Сам говорит это, а сам на меня будто с какой усмешкой глядит. Мне и стукни в голову: Фенька!.. Не иначе, думаю, что муж ее солдат, как он запасной был — прямо его с места на фронт погнали, может, уж даже убили давно, и теперь она вдова свободная, а я ног туда двинуть не соберусь по причине того, что я уж теперь сам солдат и жизнь моя поломанная.
В голову мне вступило и дыханье мне даже спирает, а я его спрашиваю, будто мне и не нужно: «Это где же ты такую бабу завалящую подобрал?» Он же мне опять будто с усмешкой: «Какая же она завалящая? Она — баба первый сорт, и даже домок у нее есть свой на Корабельной…» Тут я оборачиваюсь и говорю: «В таком случае до нее и вваливай, а мне тут поблизу дело одно есть». С тем и пошел от него. Пошел, а сам вижу, что опять у меня будто в глазах заметило… Улица же эта Екатерининская, она все равно что Нахимовская: на ней что ни шаг — офицерство, то и дело козырять надо было.
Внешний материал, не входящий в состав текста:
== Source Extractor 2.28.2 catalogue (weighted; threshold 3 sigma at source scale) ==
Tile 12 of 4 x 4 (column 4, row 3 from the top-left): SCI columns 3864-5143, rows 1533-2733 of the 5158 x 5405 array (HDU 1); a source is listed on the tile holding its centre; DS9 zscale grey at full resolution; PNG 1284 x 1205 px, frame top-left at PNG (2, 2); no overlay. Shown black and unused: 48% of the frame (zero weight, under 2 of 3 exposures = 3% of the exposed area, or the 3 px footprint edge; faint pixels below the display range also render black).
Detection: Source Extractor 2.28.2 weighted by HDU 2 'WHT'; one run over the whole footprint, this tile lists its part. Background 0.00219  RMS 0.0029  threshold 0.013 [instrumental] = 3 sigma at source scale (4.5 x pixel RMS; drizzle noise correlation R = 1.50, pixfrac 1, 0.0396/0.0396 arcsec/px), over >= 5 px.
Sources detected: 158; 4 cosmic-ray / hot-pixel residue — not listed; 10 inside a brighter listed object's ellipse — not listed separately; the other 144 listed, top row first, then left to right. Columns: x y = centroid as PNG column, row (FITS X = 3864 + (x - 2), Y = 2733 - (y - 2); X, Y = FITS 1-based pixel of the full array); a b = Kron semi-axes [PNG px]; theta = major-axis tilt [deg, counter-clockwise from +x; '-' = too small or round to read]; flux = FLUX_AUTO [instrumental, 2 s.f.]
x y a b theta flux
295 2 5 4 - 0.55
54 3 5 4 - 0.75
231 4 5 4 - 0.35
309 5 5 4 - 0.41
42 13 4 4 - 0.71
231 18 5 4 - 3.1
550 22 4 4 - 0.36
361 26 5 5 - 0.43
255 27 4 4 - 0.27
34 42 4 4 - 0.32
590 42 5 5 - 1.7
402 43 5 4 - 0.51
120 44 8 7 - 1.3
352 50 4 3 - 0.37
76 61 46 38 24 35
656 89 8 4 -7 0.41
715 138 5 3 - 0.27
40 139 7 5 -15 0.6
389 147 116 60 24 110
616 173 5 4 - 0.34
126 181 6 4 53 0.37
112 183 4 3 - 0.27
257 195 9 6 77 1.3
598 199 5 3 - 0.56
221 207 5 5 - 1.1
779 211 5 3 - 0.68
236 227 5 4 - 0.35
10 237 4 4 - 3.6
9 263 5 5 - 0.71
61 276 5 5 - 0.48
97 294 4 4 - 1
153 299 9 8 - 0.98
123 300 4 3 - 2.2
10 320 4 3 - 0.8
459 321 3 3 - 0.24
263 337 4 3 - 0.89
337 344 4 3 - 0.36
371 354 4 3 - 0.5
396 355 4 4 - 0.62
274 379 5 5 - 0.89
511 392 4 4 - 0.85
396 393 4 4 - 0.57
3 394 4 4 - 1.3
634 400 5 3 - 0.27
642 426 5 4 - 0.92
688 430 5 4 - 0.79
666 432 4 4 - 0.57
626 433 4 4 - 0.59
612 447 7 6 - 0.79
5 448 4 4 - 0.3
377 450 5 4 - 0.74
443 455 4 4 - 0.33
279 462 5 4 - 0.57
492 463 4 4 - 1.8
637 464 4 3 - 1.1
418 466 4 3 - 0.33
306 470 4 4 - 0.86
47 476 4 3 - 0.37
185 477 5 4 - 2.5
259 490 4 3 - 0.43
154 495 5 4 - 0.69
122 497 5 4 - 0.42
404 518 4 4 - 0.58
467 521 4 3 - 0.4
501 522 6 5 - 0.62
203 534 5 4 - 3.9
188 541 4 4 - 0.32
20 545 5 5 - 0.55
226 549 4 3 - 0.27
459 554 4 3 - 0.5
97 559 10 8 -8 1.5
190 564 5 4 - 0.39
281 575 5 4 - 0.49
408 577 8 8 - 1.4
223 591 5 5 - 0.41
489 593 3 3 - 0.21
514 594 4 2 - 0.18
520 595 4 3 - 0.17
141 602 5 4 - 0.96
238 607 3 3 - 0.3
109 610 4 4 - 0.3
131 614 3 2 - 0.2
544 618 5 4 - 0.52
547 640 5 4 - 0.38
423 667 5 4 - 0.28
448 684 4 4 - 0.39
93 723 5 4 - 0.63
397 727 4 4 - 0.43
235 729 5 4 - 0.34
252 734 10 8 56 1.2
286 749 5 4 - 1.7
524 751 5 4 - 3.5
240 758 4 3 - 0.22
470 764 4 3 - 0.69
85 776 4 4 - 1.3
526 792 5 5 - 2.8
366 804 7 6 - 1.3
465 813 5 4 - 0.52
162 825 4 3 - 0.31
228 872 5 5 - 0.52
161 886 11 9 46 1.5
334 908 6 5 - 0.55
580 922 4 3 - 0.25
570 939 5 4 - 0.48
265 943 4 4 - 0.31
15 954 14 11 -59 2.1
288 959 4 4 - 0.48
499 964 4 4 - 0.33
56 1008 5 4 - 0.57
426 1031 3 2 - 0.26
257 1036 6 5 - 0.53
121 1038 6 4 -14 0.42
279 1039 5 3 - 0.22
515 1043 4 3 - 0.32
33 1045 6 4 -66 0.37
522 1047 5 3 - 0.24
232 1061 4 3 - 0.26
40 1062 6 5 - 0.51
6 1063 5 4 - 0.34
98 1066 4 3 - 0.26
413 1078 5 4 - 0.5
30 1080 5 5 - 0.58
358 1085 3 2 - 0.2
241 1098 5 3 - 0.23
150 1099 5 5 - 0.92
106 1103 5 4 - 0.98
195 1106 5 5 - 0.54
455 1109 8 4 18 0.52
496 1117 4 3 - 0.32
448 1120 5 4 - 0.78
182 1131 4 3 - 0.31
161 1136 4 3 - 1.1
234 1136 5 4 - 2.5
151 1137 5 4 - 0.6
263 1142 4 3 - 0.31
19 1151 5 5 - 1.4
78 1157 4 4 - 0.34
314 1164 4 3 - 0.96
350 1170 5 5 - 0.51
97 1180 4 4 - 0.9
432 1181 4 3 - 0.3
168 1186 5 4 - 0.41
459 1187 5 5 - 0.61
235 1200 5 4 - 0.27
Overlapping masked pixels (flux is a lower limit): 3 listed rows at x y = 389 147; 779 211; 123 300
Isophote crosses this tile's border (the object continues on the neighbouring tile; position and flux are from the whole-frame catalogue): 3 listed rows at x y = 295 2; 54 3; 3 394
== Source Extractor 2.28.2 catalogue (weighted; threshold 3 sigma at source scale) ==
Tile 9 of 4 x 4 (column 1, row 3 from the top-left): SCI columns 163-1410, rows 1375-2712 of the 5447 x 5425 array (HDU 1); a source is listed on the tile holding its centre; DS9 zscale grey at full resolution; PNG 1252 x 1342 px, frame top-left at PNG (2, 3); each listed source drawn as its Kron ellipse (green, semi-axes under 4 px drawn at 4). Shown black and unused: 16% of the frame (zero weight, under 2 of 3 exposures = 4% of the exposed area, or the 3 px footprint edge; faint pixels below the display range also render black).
Я одному пропустил честь отдать, другому пропустил, а на третьего наскочил, — тот ко мне, как крикнет: «Пьян?» Я чистосердечно: «Никак нет, больной я, говорю, в глазах заметило». Ну, он видит, я бледный стою, и вроде бы у меня дрожь началась. «А болен, кричит, чего шатаешься? В околоток иди…» Пошел я сейчас же в казарму, и так до утра я тогда не спал, все о своей жизни думал.
На другой день прошусь у дежурного на Корабельную слободку дойтить. Тот, ни слова не говоря, дозволяет. Я штык к поясу прицепил, иду. Думка такая была, что раз уж Гаврилкин вчера у Феньки был, то в этот день его уж быть не должно. Ну, одним словом, иду уж я теперь просто дом свой проведать, а не то чтобы я на бабу жаждал. Чистосердечно тебе говорю: этого в мыслях моих не было. Конечно, раз оно тогда на моих глазах все делалось, то смотрел я со всех сторон, что тут теперь добавлено (об убавке речи быть не могло, раз такой в дом работник из города Омского заявился). Вижу, голубятня на столбу — этого не было; скворешник на шесту — это тоже он завел. Значит, думаю, птицу летную любит; худого в этом ничего не вижу. А козы-то живы ли? Оказалось, целая корова на дворе стоит, жвачку жует, на меня смотрит, пестрая, из немецких, корова достойная. Конечно, из козьего молока сметаны, масла не сделаешь, а корова — это второе после дома бабье богатство: за коровой она как за блиндажом сидит. Вижу, вообще добра у нее стало гораздо против прежнего поболе, у этой Феньки, однако зла против нее большого не имею, а как увидал через стеночку — колыбная такая, невысокая стеночка вокруг двора, — что она и коз не продала, и козы наши прибретённые тут же из хлевушка смотрят и уши наставили, я прямо в калитку к ним.
И вот теперь как хочешь, так меня и суди… Что мне в голову вошло? На землю, на дом — это она, Фенька, купчую крепость сделала на свое имя, по всей строгости закона, ну, а что же касается коз этих, то на чьи же они деньги куплены? На мои кровные, кровью моей и поломами заработанные… И поверить нельзя бы, чтобы я насчет этого не вспомнил, когда Фенькин муж, солдат, пришел, а я даже и после того чуть не год цельный за коз своих и думать забыл. Вот какое у меня в голове тогда соображение было хмарное… А в этот раз я смотрю — это же явственно козы мои: они ни в каких бумагах не записанные, что, дескать, они Фенькины.
И стою я в козлятнике своем как ихний законный хозяин, и метится мне, что свое добро должен я защищать штыком, как я уж теперь солдат-ополченец и штык у меня на поясу висит.
А тут собачонка та, с хвостом обрубанным, увидала — чужой к ним во двор залез, на меня кидается-брешет, и на брех этот Фенька выходит и прямо к козлятнику. Она на меня глядит, а я на нее, а слов никаких подобрать не могу. Конечно, кто крик всегда первый начинает? — баба. А что касается мужчины, то он молчит. Так она и начала свой крик: «Ты кто такой? Тебе чего тут? Ты откуда взялся?» Разное подобное. Я же ей на крик изъясняю теперь спокойно: «Это я за своими козами двумя явился и сейчас их от тебя забираю». Она же, стерва, луп-луп глазами своими, — да вдруг ко мне на шею: «Павлуша!.. Это ты, Павлуша?» — и, значит, губами своими толстыми до моих губ.